This trial is active, not recruiting.

Condition type 1 diabetes
Treatments closed loop therapy followed by use of insulin pump/cgm, home glucose monitoring
Phase phase 2/phase 3
Sponsor Eunice Kennedy Shriver National Institute of Child Health and Human Development (NICHD)
Start date September 2010
End date November 2013
Trial size 72 participants
Trial identifier NCT00891995, DirecNet 012, NCT00505206


The purpose of this study is to find out if very tight blood glucose control from the onset of Type 1 Diabetes can preserve beta cell function. Study subjects will be randomly assigned to receive either standard diabetes management or intensive diabetes management, which involves several days of closed loop therapy followed by home use of a continuous glucose monitor and insulin pump.

United States No locations recruiting
Other countries No locations recruiting

Study Design

Allocation randomized
Endpoint classification safety/efficacy study
Intervention model parallel assignment
Masking open label
Primary purpose treatment
The Intensive Treatment group will participate in 4-6 days of inpatient closed loop therapy followed by use of an insulin pump and CGM in addition to standard monitoring with a home glucose meter for 2 years.
closed loop therapy followed by use of insulin pump/cgm
Closed loop therapy for up to 4 to 6 days followed by 2 years of intense management using an insulin pump and continuous glucose monitor.
(Active Comparator)
The Standard Care group will receive standard diabetes management using a home glucose meter for blood sugar monitoring for 2 years.
home glucose monitoring
Standard diabetes management using a home glucose meter.

Primary Outcomes

C-peptide area under the curve in response to a mixed meal at 1 year following enrollment.
time frame: 1 year

Secondary Outcomes

incidence of the loss of the 2 hour peak C-peptide < 0.2 pmol/ml on a semi-annual MMTT
time frame: 2 years
time frame: 1 year
Severe hypoglycemic events
time frame: 1 year
Daily insulin dose
time frame: 1 year

Eligibility Criteria

Male or female participants from 6 years up to 45 years old.

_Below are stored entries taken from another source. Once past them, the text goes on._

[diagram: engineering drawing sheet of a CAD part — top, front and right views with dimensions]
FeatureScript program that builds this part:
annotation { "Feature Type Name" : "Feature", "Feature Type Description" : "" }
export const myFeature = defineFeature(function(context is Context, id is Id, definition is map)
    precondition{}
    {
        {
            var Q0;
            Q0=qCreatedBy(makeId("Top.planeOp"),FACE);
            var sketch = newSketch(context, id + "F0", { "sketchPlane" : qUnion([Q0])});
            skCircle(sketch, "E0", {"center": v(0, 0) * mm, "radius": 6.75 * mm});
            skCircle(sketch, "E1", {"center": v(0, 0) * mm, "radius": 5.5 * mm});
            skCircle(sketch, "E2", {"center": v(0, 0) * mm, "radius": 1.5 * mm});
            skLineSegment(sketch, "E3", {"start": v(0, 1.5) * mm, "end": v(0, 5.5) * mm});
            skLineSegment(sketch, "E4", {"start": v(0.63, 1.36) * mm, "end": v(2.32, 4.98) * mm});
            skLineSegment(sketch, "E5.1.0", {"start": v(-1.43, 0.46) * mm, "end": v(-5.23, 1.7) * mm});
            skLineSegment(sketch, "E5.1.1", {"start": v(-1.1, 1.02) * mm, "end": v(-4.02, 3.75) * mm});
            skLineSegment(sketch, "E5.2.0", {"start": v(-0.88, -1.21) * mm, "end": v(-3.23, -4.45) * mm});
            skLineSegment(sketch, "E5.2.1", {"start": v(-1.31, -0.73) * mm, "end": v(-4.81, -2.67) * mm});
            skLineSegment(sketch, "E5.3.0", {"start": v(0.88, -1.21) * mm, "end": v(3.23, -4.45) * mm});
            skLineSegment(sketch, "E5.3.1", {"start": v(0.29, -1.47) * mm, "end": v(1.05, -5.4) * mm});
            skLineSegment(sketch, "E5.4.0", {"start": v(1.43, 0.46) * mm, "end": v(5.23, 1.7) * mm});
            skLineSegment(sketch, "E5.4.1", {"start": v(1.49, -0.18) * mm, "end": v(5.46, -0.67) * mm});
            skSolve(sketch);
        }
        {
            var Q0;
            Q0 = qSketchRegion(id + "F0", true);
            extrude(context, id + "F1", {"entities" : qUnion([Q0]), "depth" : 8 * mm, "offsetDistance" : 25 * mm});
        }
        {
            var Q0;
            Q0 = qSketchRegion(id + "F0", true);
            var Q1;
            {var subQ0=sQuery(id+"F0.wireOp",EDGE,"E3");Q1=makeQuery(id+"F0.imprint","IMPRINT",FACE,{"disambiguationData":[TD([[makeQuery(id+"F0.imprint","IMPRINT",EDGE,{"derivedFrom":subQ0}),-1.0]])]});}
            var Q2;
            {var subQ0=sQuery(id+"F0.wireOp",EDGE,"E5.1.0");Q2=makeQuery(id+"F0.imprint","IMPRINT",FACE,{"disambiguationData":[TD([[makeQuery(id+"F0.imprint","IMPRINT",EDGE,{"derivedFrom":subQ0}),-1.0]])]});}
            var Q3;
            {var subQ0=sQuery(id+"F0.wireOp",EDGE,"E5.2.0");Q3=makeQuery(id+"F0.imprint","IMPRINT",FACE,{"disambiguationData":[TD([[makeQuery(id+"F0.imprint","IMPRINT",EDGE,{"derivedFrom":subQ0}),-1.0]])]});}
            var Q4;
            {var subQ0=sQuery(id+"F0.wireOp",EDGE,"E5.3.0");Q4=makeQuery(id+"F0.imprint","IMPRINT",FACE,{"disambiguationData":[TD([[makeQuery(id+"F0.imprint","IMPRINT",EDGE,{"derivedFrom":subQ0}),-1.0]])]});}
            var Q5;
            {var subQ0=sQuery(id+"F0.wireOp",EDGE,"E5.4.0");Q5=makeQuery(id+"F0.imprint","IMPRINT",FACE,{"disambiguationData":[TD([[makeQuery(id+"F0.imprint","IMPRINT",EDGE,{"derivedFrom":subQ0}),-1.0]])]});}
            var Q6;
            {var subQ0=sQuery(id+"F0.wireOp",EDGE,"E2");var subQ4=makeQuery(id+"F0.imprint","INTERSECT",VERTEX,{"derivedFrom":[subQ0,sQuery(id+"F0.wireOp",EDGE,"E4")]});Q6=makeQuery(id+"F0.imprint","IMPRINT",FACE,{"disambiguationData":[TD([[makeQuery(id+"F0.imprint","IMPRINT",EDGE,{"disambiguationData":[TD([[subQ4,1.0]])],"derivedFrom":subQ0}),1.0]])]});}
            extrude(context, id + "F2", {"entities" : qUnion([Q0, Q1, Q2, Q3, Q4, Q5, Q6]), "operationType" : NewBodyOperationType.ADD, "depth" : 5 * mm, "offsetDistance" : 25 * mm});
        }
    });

Inclusion Criteria: - Age 6.0 to <46.0 years - Diagnosis of type 1 diabetes with initiation of insulin therapy within past 7 days (day 1 being the first day of insulin therapy) - If participant is female with reproductive potential, willing to avoid pregnancy and pregnancy test negative. - Willing to accept randomization to either the intensive diabetes management group or the standard care group. - Willing to complete the planned 2 years of follow-up. - Able to electronically transmit data monthly. - Investigator believes that the participant (and parent/guardian for children) understands and agrees to comply with the study protocol and is capable of undertaking all necessary testing. Exclusion Criteria: - Currently pregnant or lactating, or anticipate getting pregnant in the next one year. - Currently anemic (hematocrit level will be obtained at the screening visit). - Chronic use of systemic steroids or other noninsulin pharmaceuticals that might affect glycemic control or the presence of a disease that is likely to be treated with such medications during the first two years of the study. - Complicating medical issues that might interfere with study conduct. - Inpatient psychiatric treatment in the past 6 months (if the participant is a minor, for either the participant or the participant's primary care giver). - Currently participating in another type 1 diabetes treatment study, including an intervention trial for treatment of diabetic ketoacidosis.

Additional Information

Official title Effect of Metabolic Control at Onset of Diabetes on Progression of Type 1 Diabetes
Principal investigator Jay S. Skyler, M.D., M.A.C.P.
Description The specific aim of this study is to determine if early restoration of metabolic control will improve C-peptide production compared to children receiving routine diabetes management and the secondary aim is to determine if allowing the islet cells to be less metabolically active will have an impact on the underlying autoimmune process. Following completion of the baseline procedures (Mixed Meal Tolerance Test and blood sample collection), participants are randomized to either the Standard Treatment Group or the Intensive Treatment Group which includes 4-6 days of inpatient closed loop therapy followed by outpatient use of an insulin pump and continuous glucose monitor for diabetes management. All subjects will be seen 7 times in the first year and 4 times in the second year for follow-up testing. Subjects who are still producing insulin after 2 years may be asked to return every 6 months for an additional 2 years.
Trial information was received from ClinicalTrials.gov and was last updated in April 2013.
Information provided to ClinicalTrials.gov by Eunice Kennedy Shriver National Institute of Child Health and Human Development (NICHD).